Filmform (est. 1950) is dedicated to preservation, promotion and worldwide distribution of experimental film and video art. Constantly expanding, the distribution catalogue spans from 1924 to the present, including works by Sweden’s most prominent artists and filmmakers, available to rent for public screenings and exhibitions as well as for educational purposes.
False Belief is a story from Harlem, New York and shows how the law is being used as a weapon in the battle for land, domination and power.
In False Belief the Norwegian artist Lene Berg and her partner, the American publisher Delano Greenidge, try to reconstruct a kafkaesqe journey through the US justice system as Greenidge is first arrested, then convicted and imprisoned in New York without cause nor evidence.
In 2008, Berg moved in with Greenidge in Harlem at a time marked by gentrification and tensions between tenants and real estate interests. In 2011, after reporting to the police that his neighbour had harassed him, Greenidge ends up being arrested himself charged with harassing the same neigbour. This is the start of a series of increasingly dramatic and incomprehensible events that put not only his trust in the justice system, but ultimately everything he cares about, at stake.

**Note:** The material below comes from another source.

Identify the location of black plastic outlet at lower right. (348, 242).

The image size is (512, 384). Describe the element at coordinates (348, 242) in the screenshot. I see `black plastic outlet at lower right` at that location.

The core of the story are Greenidges first-hand accounts where he tries to understand the sequence of events, combined with the candid and factual narration from Berg. The story is narrated using a mix of moving images, photographs, court documents, collages, talking heads, voice-over, music and cut-out characters, whose droll playfulness highlights the absurdity of the events.
Lene Berg, born 1965, is a Norwegian film director and visual artist based in Berlin and Oslo. Her main media is film and moving image, but her artistic praxis also includes installation, collage, photography, and text; and she has produced a number of projects in public space. She studied film at Dramatiska Institutet in Stockholm and has directed four independently produced feature films as well as a number of short films and mixed-media artworks and installations for galleries, museums, and public spaces. Berg’s autobiographical film False Belief premiered at the Berlin International Film Festival in 2019 and was nominated for the Amnesty and Teddy Award. She represented Norway in the 55th Venice Biennale with the film Dirty Young Loose (2013). In 2022 she did the Festival Exhibition at Bergen Kunsthall, which is considered the most important solo presentation of a Norwegian artist in the country. In 2023 she published her first novel, Fra far/From father at Kolon.
Berg’s work has been shown at Haus der Kulturen der Welt, Berlin; Kunstnernes Hus, Oslo; Henie Onstad Kunstsenter; Konsthall C, Stockholm; Whitechapel Gallery, London; Art in General, New York. She has participated in a number of group exhibitions and biennales such as Manifesta; the Biennale of Sydney; the Taipei Biennial; Contour Mechelen and Transmediale Berlin.